Edmonton Journal scribe Jim Matheson caused a few raised eyebrows tonight when he suggested Oiler prospect Teemu Hartikainen could make the team in order to fill a Holmstrom type role, saying the Oilers are currently without such a player. Of course, many immediately suggested that the team does, in fact, have someone playing the Holmstrom role and this person may actually do it better than Holmstrom: Ryan Smyth.
Those who’ve followed me on Twitter know that a recurrent theme on my timeline is random Ryan Smyth career facts. Like that fact that he’s within 6 power play goals of breaking Glenn Anderson’s team record, for example. He’s one of the few players I can find no fault in, along with Bill Ranford or Dr. Randy Gregg. He’s a perfect representation of a hockey player — the archetypal Canadian winger. He may not be endowed by the Creator with the most talent in the league, but as I remember telling a Flames fan friend once, “Smytty just scores goals”.
So this got me thinking: is Ryan Smyth better than Tomas Holmstrom? Is there a way to prove it? Why yes, you obsessive weirdo, I believe there is.
Certain dull people would simply look at Smyth’s career point totals vs Holmstrom’s (806 vs 530) and declare the debate over. Less dull people would look at their career point per game totals (0.70 vs 0.52) and reach the same conclusion. These are all marks we are comfortable with, so why not just leave it there?

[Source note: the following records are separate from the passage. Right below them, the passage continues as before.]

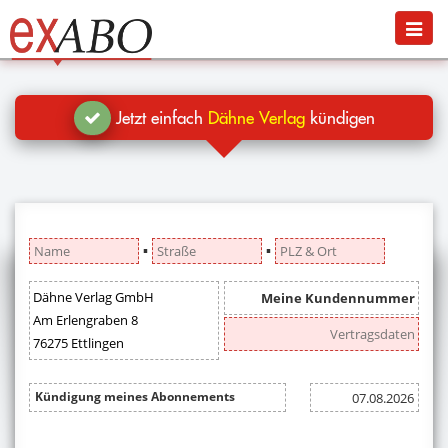
Navigation
Menü
Jetzt kündigen
Blog
Jetzt einfach
Dähne Verlag
kündigen
Hilfe
Anmelden
▪
▪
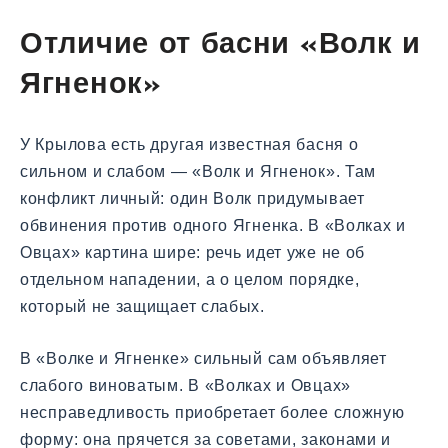
Отличие от басни «Волк и
Ягненок»
У Крылова есть другая известная басня о
сильном и слабом — «Волк и Ягненок». Там
конфликт личный: один Волк придумывает
обвинения против одного Ягненка. В «Волках и
Овцах» картина шире: речь идет уже не об
отдельном нападении, а о целом порядке,
который не защищает слабых.
В «Волке и Ягненке» сильный сам объявляет
слабого виноватым. В «Волках и Овцах»
несправедливость приобретает более сложную
форму: она прячется за советами, законами и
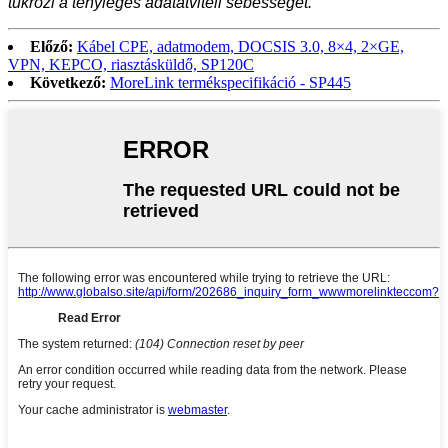
tükrözi a tényleges adatátviteli sebességet.
Előző:
Kábel CPE, adatmodem, DOCSIS 3.0, 8×4, 2×GE,
VPN, KEPCO, riasztásküldő, SP120C
Következő:
MoreLink termékspecifikáció - SP445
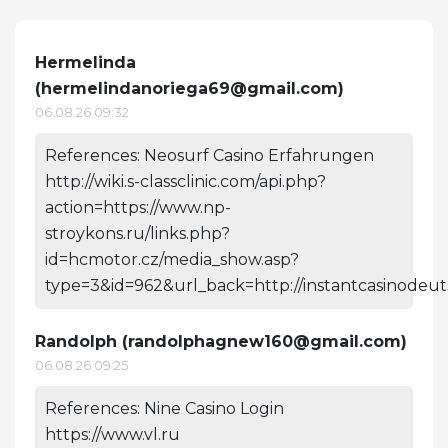
Hermelinda
(
hermelindanoriega69@gmail.com
)
06.08.26 09:32
References: Neosurf Casino Erfahrungen
http://wiki.s-classclinic.com/api.php?
action=https://www.np-
stroykons.ru/links.php?
id=hcmotor.cz/media_show.asp?
type=3&id=962&url_back=http://instantcasinodeu
Randolph (
randolphagnew160@gmail.com
)
06.08.26 09:25
References: Nine Casino Login
https://www.vl.ru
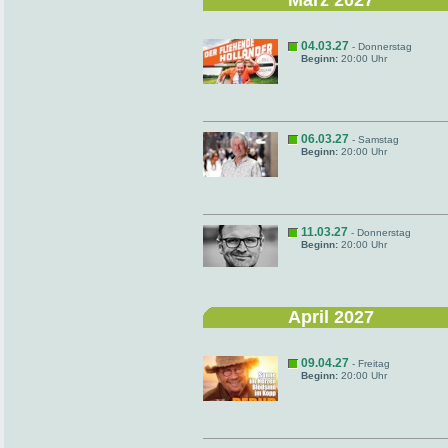
März 2027
04.03.27
- Donnerstag
Beginn:
20:00 Uhr
06.03.27
- Samstag
Beginn:
20:00 Uhr
11.03.27
- Donnerstag
Beginn:
20:00 Uhr
April 2027
09.04.27
- Freitag
Beginn:
20:00 Uhr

What if we could prove with a high degree of statistical confidence that Smytty’s career points per game (PPG) is higher not by random chance — that if both these players were to play hundreds of careers over again, Smytty would end up with a higher average points per game in all but maybe one? I’ll try to do just that. To begin, here is a graph that has all of their point per game averages by season, Smytty with 16 seasons of data with over 20 games played, and Holmstrom with 15:
You can see that they have fairly comparable career arcs, though Smytty certainly has periods of breaking away from Holmstrom. I decided to use a two-sample t-test, with unequal sample sizes (16 seasons vs 15) and equal variance. This is used to test whether two samples sizes come from populations with statistically different means (averages). In English, I’m testing whether Smytty’s average seasonal PPG over his career is statistically significantly different (higher) than Holmstrom’s.
The null hypothesis is that the two means of these sample sizes is not different, and that one player’s career seasonal average PPG cannot be called statistically higher than the other. The alternate hypothesis is that Smytty’s career seasonal average PPG is higher than Holmstrom’s.
First I checked whether I could use this type of test, which requires the variances of the population to not be unequal. I did a quick check for variance, and was able to conclude that the variances of these two samples are not unequal. Good.
Then I ran the t-test itself. Now, I chose a one-tailed t-test instead of a two-tailed t-test because all I’m trying to test here for is that Smytty’s mean is higher than Holmstrom’s. A two tailed test would simply check if their two means are not equal, either higher or lower.
I got a t-stat of 2.84, when the critical t value needed to reject the null hypothesis was only 1.70. Therefore, I can reject the null hypothesis, and accept the alternate hypothesis that Smytty’s career seasonal average PPG marks have a mean that is statistically significantly higher than Holmstrom’s. I found a P-value of 0.004, meaning that I can accept the alternate hypothesis with a 99.6% level of confidence. Put another way, if these two players played 244 entire careers, chance would allow Holmstrom’s seasonal PPG average to be higher than Smytty’s only once.
So, Mr. Matheson, or any other talking heads out there: which player would you rather have on your team — Ryan Smyth or Tomas Holmstrom?